** Problems to work on **
1. Rewrite the passage on synchronizing lattice clocks, starting at "The problem with" and ending at "small or subtle.", with "spaceship" changed to "rocket".
2. Extend the passage on synchronizing clocks across a lattice past its final sentence.

*** Document text Section Begins ***

The problem with this method is that the motion of the master clock will affect how fast it runs (there are velocities and accelerations) according to relativity, presumably slowing it down rather than speeding it up since moving clocks run slow, for sure, and I think accelerated clocks also run slow. Thus the clock that is synchronized with the master clock last will not be synchronized with the clock that was synchronized with the master clock first.

If the lattice is small, the effects will be tiny, and not even detectable, let alone problematic. In any case, if in the thought experiment a spaceship, at rest, is 300,000 kilometers long (one light second), but when going full speed is half that distance in length due to the Lorentz contraction, small differences between the times indicated by the lattice clocks would be negligible. The effects are not small or subtle.

Having said that, it would be convenient if there was a way to synchronize the clocks perfectly (or near as darn it), regardless of the size of the lattice and I'm wondering whether it would suffice to move the master clock very slowly over a very long period of time, to reduce the accelerations and speeds as much as one needs to, in order to get the total of the effects on the running speed of the master clock down to as low as one desires, effectively to zero, even with a big lattice, by which I mean a lattice with the same number of clocks, but with longer rods joining them: I don't want to complicate the question by varying the number of clocks, nor the number of ranks, files, and columns (if that's the right way to put it). I guess here I'm imagining taking an infinite amount amount of time to move the master clock all around the (finite) lattice.

*** Document text Section Ends ***
*** Data extract Section Begins ***

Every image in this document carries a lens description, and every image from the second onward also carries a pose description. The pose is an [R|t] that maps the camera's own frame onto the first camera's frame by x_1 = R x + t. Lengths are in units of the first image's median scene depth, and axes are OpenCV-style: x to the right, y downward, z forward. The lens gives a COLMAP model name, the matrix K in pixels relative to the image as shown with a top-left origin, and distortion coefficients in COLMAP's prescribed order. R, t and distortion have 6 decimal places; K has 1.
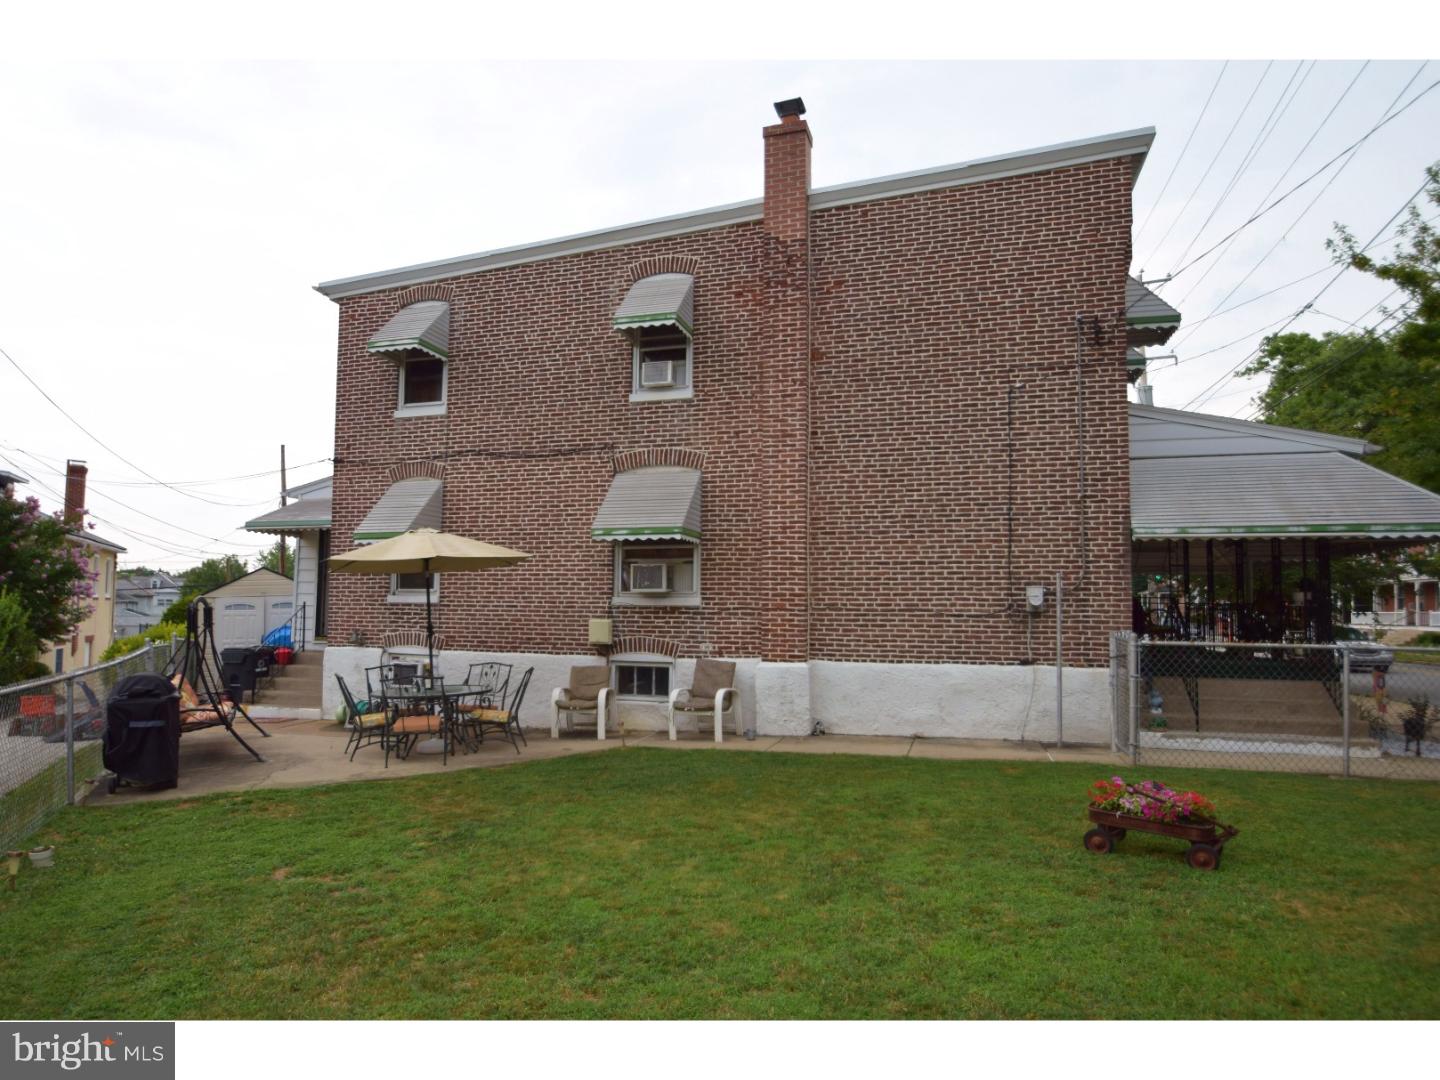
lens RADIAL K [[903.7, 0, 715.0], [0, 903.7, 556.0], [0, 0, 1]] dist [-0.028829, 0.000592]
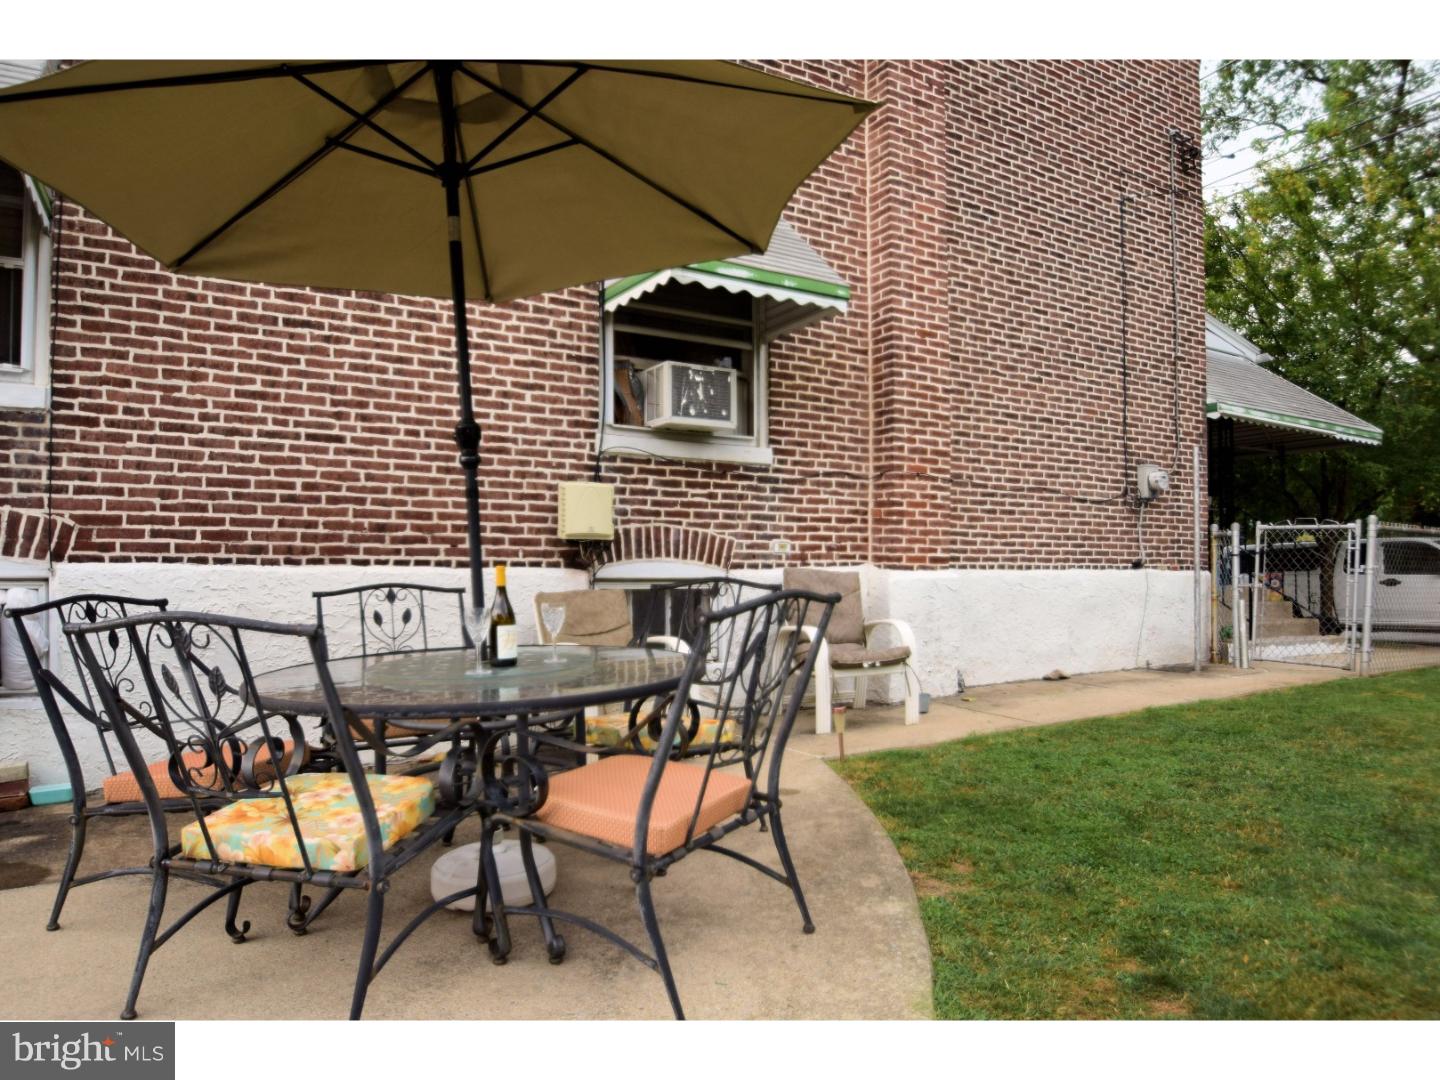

*** Data extract Section Ends ***

** Responses in order **
1.
The problem with this method is that the motion of the master clock will affect how fast it runs (there are velocities and accelerations) according to relativity, presumably slowing it down rather than speeding it up since moving clocks run slow, for sure, and I think accelerated clocks also run slow. Thus the clock that is synchronized with the master clock last will not be synchronized with the clock that was synchronized with the master clock first.

If the lattice is small, the effects will be tiny, and not even detectable, let alone problematic. In any case, if in the thought experiment a rocket, at rest, is 300,000 kilometers long (one light second), but when going full speed is half that distance in length due to the Lorentz contraction, small differences between the times indicated by the lattice clocks would be negligible. The effects are not small or subtle.

2.
Clearly the percentage slowing of the master clock will be less with smaller velocities and therefore smaller accelerations, but the amount of time that those effects operate will equally clearly be greater.

Not being very good a the math of relativity, I can't even figure out the effect of reducing the velocity on the total amount the master clock is set back. And the math of acceleration in relativity is a closed book to me.

The equation for gamma, according to https://en.wikipedia.org/wiki/Time_dilation#Time_dilation_caused_by_gravity_or_acceleration, which is what you must multiply the aging rate at rest by to get the aging rate at velocity v is 1/(1-v^2/c^2)^0.5 but I haven't figured out how to use it to find out whether the increase in journey time is the greater effect than the decrease in aging rate. Math is not my strong point. The article doesn't give an equation for acceleration.

So my question is, does the total amount of time that the master clock gets set back by go down rapidly as the velocities and accelerations go down, even though the journey time goes up correspondingly? Dare one hope that it is as simple as halve the accelerations and velocities and the result is half the time deficit?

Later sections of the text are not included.